Así que una zafiedad, pero que no se puede obviar. Richard Ford parte de la idea de que un libro que incluye la dimensión política lo hace mejor. Y por eso se pone a reflexionar sobre los inicios de su obra, para explorar si supo entonces incorporar lo político, tomarlo en consideración, incrustarlo en lo que empezaba a ser su literatura. Por entonces, cuenta, no pensaba en la política, ni en la historia, ni en ninguna abstracción de ese tipo. Le interesaba “todo el enjambre de la vida” y procurar decir “lo indecible” sobre las personas y los lugares donde habitan. Nada de un pistoletazo, algo más fino y elaborado.
De vuelta a lo que ha ocurrido en Ceuta, suena mucho a lo que Richard Ford explica en el primer capítulo refiriéndose a los años en los que empezaba a escribir. “En mi infancia y adolescencia —finales de los cuarenta, y toda la década de los cincuenta—, en Misisipi, arriba significaba oficialmente ‘abajo’, y abajo significaba oficialmente ‘arriba”, escribe.

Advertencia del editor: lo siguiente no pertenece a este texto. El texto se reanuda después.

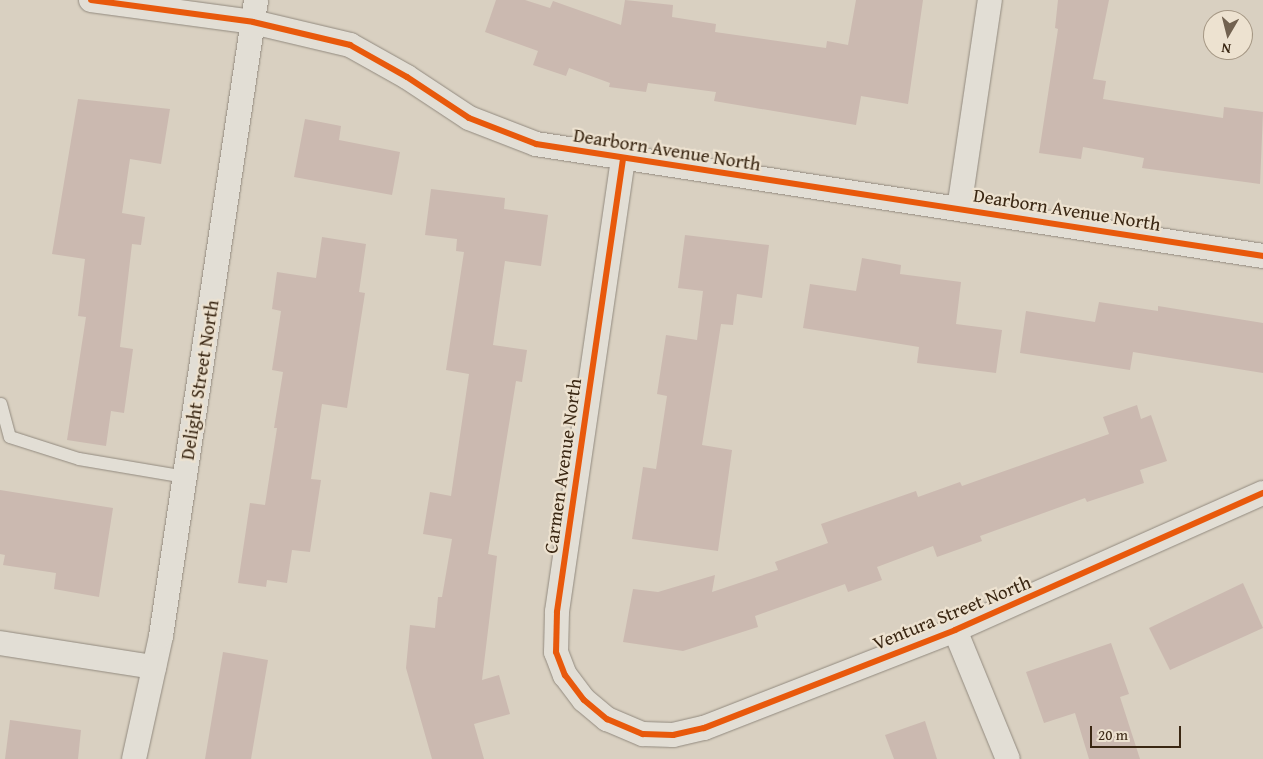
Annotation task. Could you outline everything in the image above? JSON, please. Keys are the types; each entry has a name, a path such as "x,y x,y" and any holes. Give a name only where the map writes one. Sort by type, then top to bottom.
{"street":[{"name":"Dearborn Avenue North","path":"91,0 255,11 350,44 407,77 469,118 536,144 623,160 1263,256"},
{"path":"959,209 990,0"},
{"name":"Delight Street North","path":"134,759 161,636 255,11"},
{"name":"Carmen Avenue North","path":"623,160 557,612 556,652 564,675 584,700 607,718 644,734"},
{"name":"Ventura Street North","path":"644,734 673,735 704,728 955,630 1263,493"},
{"path":"955,630 1008,759"},
{"path":"0,643 154,667"}],"lane":[{"path":"1,404 10,437 79,459 185,477"}],"building":[{"path":"496,0 525,0 550,8 553,1 621,25 625,0 673,5 672,17 716,24 715,32 826,48 827,41 848,45 856,0 923,0 908,104 861,96 856,125 714,101 716,92 648,83 646,92 609,87 610,83 569,68 566,76 533,65 538,51 485,32"},
{"path":"1058,0 1109,0 1093,79 1106,81 1103,99 1223,118 1224,107 1263,112 1260,184 1142,168 1144,158 1083,147 1081,159 1039,153 1058,29 1055,28"},
{"path":"78,99 170,109 161,164 130,159 122,213 145,217 141,245 132,244 120,347 133,349 124,413 111,411 106,446 67,440 86,317 78,316 85,259 52,254"},
{"path":"305,119 341,126 339,140 400,152 392,195 294,177"},
{"path":"431,189 505,198 504,209 548,215 541,266 505,261 493,345 527,350 522,382 516,381 488,554 497,556 482,680 499,675 510,714 474,724 484,759 432,759 406,668 410,625 435,628 438,597 442,597 452,539 423,534 430,492 451,496 469,374 446,370 464,252 456,251 457,239 425,235"},
{"path":"685,235 769,245 762,298 737,294 733,325 721,324 702,445 732,450 718,551 632,539 643,467 656,469 667,396 657,394 666,335 697,340 703,291 678,288"},
{"path":"322,237 366,244 359,292 365,293 347,408 322,404 311,479 321,480 310,552 292,550 287,583 267,580 266,587 238,583 250,503 265,505 277,428 274,428 283,372 272,370 281,311 272,309 277,272 316,278"},
{"path":"862,258 901,265 900,274 961,282 956,324 1002,330 996,373 917,363 919,347 803,328 810,284 856,291"},
{"path":"1099,302 1158,311 1158,306 1263,323 1263,373 1133,352 1130,370 1020,353 1026,311 1095,322"},
{"path":"1137,405 1141,419 1151,415 1167,461 1140,470 1144,483 1087,502 1085,498 980,536 982,541 937,557 933,546 877,567 882,580 848,592 845,584 755,616 758,627 683,651 623,642 633,589 658,592 715,575 712,592 778,570 775,562 828,543 821,524 916,491 918,497 960,482 962,486 1109,434 1103,417"},
{"path":"0,490 113,508 99,597 54,589 56,573 3,565 5,555 0,554"},
{"path":"1243,583 1263,628 1170,670 1149,628"},
{"path":"1111,643 1129,694 1120,697 1140,759 1089,759 1075,713 1044,723 1026,672"},
{"path":"223,652 268,660 251,759 205,759"},
{"path":"10,720 81,730 78,759 5,759"},
{"path":"925,721 937,759 894,759 885,735"}],"cycle path":[{"path":"91,0 253,22 350,45 407,77 469,118 536,144 1263,256"},
{"path":"623,159 557,612 556,652 565,675 584,700 607,719 643,734 673,735 704,728 955,630 1263,493"}]}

Y se explica: “Cuando las declaraciones estatales resultan ser mentiras descaradas, las consecuencias de esas mentiras para el ciudadano medio pueden ser el distanciamiento y la falta de fe en la estabilidad que supuestamente proporciona el Gobierno, así como la alienación de la maquinaria política que lo sustenta, cuando, en un mundo lejano y mejor, como decía Aristóteles, ‘todos los hombres aspiran a lo que consideran bueno”. Luego se pregunta: “¿De qué modo puede sobrevivir moralmente una persona inteligente en un entorno político degradado?”. Conviene señalar que en la encuesta de 40dB. publicada el lunes en este periódico el 89% de los que fueron preguntados consideran que el Gobierno de Marruecos tuvo mucha o bastante responsabilidad en la entrada masiva de inmigrantes a Ceuta durante los dos últimos días de julio. Justo lo que La Moncloa procuró negar desde el primer minuto.
Y si una gran mayoría de los ciudadanos no cree en las explicaciones del Gobierno es que algo va rematadamente mal. Tampoco la oposición ha estado a la altura, instalada siempre en la hipérbole —lo que no contribuye a entender nada—, con lo que el panorama es todavía peor. Richard Ford se acuerda en su libro del poeta inglés W. H. Auden, a quien “al leer cualquier poema, lo primero que le interesa es establecer la noción del bien en el poema”. La política solo tiene sentido si persigue un bien para la sociedad. “Pero no puede faltar una idea del bien, aunque no podamos especificar cuál es esa idea”, apunta Ford. Todo esto es seguramente demasiado ingenuo, cierto, pero respecto a lo ocurrido en Ceuta sigue brillando por su ausencia cualquier idea de bien. Lo que hay es otra cosa.